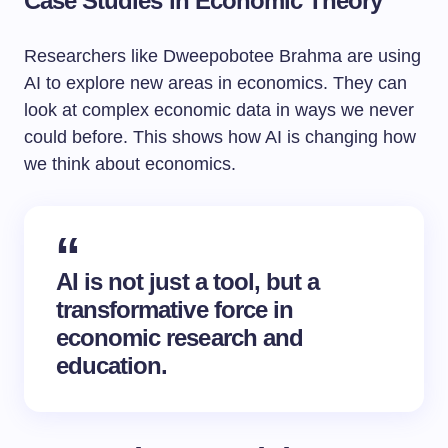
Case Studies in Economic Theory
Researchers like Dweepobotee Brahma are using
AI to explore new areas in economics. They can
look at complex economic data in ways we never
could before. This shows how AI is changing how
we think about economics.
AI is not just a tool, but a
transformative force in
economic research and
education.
○ ○ ○ ○ ○ ○ ○
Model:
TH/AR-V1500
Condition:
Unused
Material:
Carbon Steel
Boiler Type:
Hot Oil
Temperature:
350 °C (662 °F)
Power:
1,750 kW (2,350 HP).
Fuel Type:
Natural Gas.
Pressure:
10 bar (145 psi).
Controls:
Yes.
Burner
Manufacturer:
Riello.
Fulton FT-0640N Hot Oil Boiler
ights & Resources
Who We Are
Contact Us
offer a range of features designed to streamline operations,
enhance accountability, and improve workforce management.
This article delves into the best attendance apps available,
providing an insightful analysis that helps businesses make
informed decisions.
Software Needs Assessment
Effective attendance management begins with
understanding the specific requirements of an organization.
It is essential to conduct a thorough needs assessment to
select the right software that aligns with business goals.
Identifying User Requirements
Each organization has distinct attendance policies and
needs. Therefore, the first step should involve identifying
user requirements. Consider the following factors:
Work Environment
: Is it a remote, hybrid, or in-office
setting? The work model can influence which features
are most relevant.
○ ○ ○ ○ ○ ○ ○
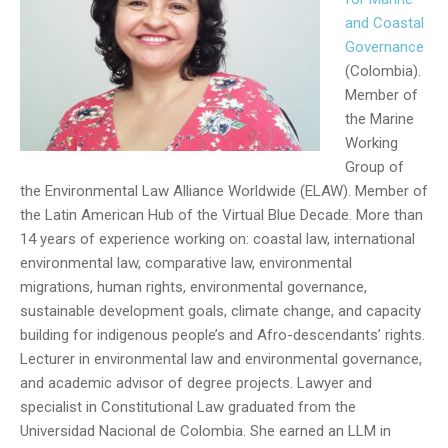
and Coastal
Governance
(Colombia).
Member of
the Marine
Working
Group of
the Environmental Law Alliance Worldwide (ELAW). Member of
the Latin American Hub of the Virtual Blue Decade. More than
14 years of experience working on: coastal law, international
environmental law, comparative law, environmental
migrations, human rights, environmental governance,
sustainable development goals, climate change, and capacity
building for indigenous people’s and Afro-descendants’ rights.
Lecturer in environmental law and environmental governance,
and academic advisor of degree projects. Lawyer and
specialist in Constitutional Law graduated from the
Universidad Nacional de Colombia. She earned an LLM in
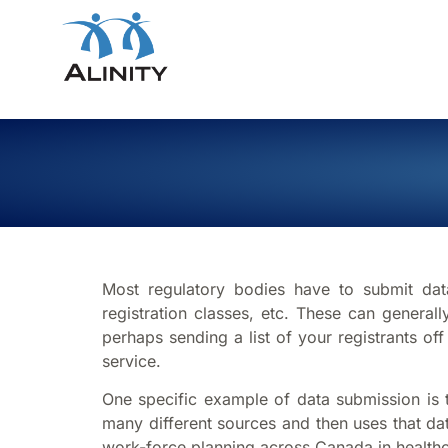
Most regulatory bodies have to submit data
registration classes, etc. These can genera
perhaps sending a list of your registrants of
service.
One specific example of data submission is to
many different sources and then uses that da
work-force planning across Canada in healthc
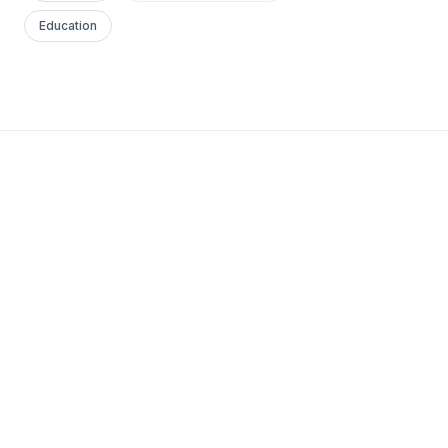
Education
○ ○ ○ ○ ○ ○ ○
> [What is being asked] Among the lines above, which ones hold the string "management"? Show them.

> [Answer to this task]
enhance accountability, and improve workforce management.
Effective attendance management begins with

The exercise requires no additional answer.